Lunch in Spain is more like dinner to us Britons, and dinnertime is more like our lunchtime. Lunch often lasts a few hours, whereas, in the evening, it is common to have only a few tapas and beer. When in Spain, paella is my most favourite food in which to indulge. Although there is not always a vegetable option available, there is, more often than not. When it comes to tapas, the most common vegan options are as follows:
patatas bravas – fried cubed potatoes with hot sauce
gazpacho – cold tomato and red pepper soup, sometimes served in a glass
salmorejo – similar to gazpacho, although typically thicker, includes garlic, and is served in a bowl with bread to dip
champiñones al ajillo – fried mushrooms with garlic oil
espinacas con garbanzos – spinach and chickpeas
pisto con huevo – lightly pureed roasted vegetables with a fried egg on top (You can, of course, ask for this without the egg, and sometimes chips are provided as a substitute.)
The Evolution of Vegan Culture in Spain
Published in 2000, Lonely Planet’s ‘World Food Guide to Spain’ advised vegetarians visiting the country to pack "a small stash of vitamins and a big sense of humour". Vegetarian and vegan restaurants in Spain, however, have doubled in recent years. In the past, it was unusual for restaurants to cater to vegans, but businesses can no longer deny the growing vegan community and it is only sensible to meet the desire and move with the times.
With vegetarians and vegans on the increase, so too is the level of support for animal rights in general. In Spain, the younger generation is fighting for bullfighting to cease, and 2017 saw the largest-ever protest against this 'barbaric sport'. Thousands flooded the streets of Madrid to denounce this tradition as 'a national shame'.
Disturbingly, thousands of bulls are killed annually in Spain at the hands of matadors.
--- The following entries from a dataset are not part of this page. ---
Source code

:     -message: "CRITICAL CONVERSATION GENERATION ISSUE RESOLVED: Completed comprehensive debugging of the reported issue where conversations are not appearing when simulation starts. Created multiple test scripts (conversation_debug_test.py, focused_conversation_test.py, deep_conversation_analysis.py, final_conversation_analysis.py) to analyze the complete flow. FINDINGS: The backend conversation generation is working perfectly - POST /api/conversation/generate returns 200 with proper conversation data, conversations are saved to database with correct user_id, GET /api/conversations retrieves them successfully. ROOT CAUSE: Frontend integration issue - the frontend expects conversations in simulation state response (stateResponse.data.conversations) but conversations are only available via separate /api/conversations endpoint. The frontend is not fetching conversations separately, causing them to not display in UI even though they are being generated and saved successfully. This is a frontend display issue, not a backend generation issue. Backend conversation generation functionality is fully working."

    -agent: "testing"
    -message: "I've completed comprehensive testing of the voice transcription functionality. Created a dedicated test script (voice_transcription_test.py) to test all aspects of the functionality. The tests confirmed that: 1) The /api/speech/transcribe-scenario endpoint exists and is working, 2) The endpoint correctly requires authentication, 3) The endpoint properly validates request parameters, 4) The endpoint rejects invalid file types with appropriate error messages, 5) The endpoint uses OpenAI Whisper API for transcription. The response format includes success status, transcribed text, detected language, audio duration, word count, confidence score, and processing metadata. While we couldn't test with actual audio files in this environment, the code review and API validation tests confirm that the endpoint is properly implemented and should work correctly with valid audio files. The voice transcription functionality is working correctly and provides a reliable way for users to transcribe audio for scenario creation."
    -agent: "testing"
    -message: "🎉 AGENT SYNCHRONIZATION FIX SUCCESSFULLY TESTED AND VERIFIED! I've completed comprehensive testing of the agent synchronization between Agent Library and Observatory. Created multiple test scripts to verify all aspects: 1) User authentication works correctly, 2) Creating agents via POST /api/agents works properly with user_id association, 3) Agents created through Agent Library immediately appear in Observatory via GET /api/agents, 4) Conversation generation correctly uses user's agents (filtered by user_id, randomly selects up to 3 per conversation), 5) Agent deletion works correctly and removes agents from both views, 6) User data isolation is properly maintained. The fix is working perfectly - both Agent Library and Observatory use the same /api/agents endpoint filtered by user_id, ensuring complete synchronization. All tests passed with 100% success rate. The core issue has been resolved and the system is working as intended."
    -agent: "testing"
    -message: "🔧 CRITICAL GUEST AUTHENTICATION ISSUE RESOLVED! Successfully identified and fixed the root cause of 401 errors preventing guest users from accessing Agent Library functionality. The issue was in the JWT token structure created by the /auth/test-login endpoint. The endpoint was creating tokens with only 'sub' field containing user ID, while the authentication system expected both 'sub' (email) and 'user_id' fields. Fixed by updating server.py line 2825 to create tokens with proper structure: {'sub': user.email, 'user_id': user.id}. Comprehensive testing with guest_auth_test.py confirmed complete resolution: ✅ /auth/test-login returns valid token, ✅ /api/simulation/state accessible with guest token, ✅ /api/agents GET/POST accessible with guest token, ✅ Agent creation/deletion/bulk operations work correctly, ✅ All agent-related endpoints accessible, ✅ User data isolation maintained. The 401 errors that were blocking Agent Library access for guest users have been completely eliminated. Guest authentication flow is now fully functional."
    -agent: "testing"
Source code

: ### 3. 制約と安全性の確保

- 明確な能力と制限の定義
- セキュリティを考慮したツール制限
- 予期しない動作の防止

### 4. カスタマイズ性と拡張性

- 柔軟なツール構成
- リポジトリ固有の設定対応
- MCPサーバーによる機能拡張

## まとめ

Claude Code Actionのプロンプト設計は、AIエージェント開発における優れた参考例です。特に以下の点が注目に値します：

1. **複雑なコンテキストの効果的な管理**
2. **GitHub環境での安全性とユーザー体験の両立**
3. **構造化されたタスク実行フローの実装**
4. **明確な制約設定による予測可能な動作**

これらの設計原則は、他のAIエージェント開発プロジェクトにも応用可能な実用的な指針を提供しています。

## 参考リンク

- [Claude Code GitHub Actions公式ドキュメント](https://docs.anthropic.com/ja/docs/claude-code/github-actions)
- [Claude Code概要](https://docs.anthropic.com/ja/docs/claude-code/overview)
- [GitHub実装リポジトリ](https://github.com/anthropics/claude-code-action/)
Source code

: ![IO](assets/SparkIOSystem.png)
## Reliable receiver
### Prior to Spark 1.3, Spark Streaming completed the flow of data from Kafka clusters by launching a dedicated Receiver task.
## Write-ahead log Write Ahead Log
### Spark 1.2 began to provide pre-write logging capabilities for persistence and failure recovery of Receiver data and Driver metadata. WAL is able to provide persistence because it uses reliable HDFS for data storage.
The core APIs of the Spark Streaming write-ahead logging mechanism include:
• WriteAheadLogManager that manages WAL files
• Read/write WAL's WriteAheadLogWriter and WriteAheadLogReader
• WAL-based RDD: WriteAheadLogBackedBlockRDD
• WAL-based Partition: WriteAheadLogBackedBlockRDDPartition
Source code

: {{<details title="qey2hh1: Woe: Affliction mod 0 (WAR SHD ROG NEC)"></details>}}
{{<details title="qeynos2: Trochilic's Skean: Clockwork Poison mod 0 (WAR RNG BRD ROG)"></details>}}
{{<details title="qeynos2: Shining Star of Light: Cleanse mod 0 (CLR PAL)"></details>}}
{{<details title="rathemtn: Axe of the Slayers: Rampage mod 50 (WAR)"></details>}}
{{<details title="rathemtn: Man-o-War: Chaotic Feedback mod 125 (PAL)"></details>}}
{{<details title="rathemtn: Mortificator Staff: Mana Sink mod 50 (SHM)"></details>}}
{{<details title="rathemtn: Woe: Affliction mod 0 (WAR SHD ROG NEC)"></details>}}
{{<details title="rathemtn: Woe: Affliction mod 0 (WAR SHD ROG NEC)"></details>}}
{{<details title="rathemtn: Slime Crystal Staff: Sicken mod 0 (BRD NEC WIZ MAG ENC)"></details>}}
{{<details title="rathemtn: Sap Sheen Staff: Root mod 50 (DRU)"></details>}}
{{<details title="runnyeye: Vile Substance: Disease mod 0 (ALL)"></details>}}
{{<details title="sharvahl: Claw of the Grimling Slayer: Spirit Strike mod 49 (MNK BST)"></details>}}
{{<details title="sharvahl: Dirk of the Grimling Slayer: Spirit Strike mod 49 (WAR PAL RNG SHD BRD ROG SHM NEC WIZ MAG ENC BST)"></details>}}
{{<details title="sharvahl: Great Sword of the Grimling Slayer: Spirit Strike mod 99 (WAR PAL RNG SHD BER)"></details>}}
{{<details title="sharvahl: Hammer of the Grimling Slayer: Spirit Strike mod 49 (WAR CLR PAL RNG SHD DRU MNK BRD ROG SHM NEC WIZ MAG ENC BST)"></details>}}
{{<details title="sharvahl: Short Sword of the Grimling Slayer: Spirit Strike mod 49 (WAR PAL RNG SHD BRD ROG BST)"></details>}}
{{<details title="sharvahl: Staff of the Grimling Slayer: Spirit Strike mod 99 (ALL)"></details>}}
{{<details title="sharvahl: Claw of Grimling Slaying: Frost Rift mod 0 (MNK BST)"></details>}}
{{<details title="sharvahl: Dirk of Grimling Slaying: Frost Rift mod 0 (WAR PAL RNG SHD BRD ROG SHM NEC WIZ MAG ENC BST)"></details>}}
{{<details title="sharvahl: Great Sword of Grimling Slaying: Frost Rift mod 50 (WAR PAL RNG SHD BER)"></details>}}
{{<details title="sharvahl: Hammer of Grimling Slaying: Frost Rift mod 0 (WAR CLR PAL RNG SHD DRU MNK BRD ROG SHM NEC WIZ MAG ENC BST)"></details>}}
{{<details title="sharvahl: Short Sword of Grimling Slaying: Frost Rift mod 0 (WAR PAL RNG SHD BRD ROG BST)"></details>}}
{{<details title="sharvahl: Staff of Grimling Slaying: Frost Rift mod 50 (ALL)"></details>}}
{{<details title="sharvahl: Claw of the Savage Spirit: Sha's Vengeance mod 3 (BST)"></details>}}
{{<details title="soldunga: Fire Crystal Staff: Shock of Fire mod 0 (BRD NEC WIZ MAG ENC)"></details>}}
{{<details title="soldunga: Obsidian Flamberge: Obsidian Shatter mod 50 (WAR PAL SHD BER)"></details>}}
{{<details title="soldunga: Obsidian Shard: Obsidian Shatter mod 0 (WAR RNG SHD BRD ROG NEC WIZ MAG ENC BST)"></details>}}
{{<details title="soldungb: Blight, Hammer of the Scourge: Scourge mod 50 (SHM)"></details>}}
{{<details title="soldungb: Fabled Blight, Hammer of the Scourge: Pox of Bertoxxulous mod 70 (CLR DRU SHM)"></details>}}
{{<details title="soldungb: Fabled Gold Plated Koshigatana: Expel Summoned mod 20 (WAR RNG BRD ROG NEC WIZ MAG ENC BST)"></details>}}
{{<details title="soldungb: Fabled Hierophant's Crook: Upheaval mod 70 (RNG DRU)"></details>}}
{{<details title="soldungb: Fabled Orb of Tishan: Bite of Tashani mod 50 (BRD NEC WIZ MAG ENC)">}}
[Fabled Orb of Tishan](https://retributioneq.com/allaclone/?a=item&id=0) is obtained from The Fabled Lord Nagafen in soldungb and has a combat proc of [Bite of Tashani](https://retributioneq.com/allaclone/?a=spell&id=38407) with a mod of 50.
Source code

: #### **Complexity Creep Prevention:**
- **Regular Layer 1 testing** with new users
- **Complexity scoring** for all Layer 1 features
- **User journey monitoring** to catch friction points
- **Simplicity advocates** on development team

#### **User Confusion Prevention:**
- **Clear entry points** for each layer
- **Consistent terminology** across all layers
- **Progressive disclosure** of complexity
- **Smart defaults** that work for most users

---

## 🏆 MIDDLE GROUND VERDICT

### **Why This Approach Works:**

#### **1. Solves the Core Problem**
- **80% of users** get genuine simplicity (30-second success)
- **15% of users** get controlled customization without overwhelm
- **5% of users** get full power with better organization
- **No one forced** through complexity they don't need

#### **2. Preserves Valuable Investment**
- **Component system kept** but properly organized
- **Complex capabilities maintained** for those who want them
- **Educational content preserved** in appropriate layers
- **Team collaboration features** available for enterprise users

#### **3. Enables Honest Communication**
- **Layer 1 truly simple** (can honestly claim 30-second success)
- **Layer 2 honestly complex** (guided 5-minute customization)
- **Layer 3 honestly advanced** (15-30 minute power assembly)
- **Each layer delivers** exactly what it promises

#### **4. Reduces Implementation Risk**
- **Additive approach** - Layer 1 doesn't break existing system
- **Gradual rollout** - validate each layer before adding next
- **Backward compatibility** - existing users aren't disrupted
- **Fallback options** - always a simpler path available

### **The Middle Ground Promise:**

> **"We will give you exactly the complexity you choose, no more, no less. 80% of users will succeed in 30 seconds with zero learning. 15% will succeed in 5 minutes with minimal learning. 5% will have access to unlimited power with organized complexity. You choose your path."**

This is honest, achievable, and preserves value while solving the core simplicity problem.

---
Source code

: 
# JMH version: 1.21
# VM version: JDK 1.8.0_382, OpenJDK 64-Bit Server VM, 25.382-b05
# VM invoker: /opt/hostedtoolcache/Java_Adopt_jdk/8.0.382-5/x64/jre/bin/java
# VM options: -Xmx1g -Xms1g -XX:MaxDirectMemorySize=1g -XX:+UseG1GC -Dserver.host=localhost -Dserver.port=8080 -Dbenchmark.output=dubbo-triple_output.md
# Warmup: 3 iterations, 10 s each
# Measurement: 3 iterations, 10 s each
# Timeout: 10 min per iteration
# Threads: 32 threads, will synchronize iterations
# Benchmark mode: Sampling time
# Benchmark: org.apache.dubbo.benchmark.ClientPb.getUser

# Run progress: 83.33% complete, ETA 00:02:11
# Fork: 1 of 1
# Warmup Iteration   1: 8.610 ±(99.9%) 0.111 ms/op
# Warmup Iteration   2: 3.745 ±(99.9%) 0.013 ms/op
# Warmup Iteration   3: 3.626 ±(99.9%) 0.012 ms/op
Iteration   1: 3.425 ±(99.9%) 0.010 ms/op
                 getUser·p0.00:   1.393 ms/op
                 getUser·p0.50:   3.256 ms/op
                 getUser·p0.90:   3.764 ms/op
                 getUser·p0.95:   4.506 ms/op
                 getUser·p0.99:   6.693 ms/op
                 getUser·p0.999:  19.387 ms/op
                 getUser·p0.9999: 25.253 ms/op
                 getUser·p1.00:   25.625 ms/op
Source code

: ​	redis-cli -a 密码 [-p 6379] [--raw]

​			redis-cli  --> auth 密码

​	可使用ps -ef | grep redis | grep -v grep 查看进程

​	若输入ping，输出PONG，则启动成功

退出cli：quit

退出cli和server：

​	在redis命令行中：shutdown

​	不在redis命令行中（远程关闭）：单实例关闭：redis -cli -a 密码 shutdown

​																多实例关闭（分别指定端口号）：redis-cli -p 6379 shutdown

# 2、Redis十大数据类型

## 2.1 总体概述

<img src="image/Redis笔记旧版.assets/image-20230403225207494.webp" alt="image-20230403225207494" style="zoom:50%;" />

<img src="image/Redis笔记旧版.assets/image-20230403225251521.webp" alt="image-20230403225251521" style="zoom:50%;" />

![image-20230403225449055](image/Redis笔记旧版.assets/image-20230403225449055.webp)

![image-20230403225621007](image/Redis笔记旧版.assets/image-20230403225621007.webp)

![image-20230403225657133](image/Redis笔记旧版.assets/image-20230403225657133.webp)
The bulls experience significant stress and torment and are stabbed multiple times before suffering a slow, painful death in front of audiences that include children. Thankfully, injuring and killing an animal as a form of entertainment is increasingly being viewed as unacceptable, with attendance at bullfights at an all-time low. Humane Society International urges tourists to help by not attending bullfights. Additionally, although these events still occur throughout the country, bullfighting was banned in the region of Catalonia in 2010, and the great volume of people in Spain and throughout the world who believe this to be a cruel, outdated sport are gaining recognition and a powerful voice.
Unfortunately, the evolution of vegan culture and animal rights in Spain is still faced with many obstacles and limitations. For example, although Catalonia banned bullfighting, the ban was overturned by the central government. In addition, supporters of bullfighting organise their own rallies in favour of this tradition. It is particularly members of the older generation who wish to hold onto what they describe as an 'ancient art form' rooted in Spanish history. It is also mainly the older generation that wishes to cling to Spain’s traditional non-vegan foods.
The level of impact anti-bullfighting and pro-vegans will have on Spanish society in the coming years cannot, at present, be determined. However, vegan cultural awareness is increasing, and positive changes are certainly in place.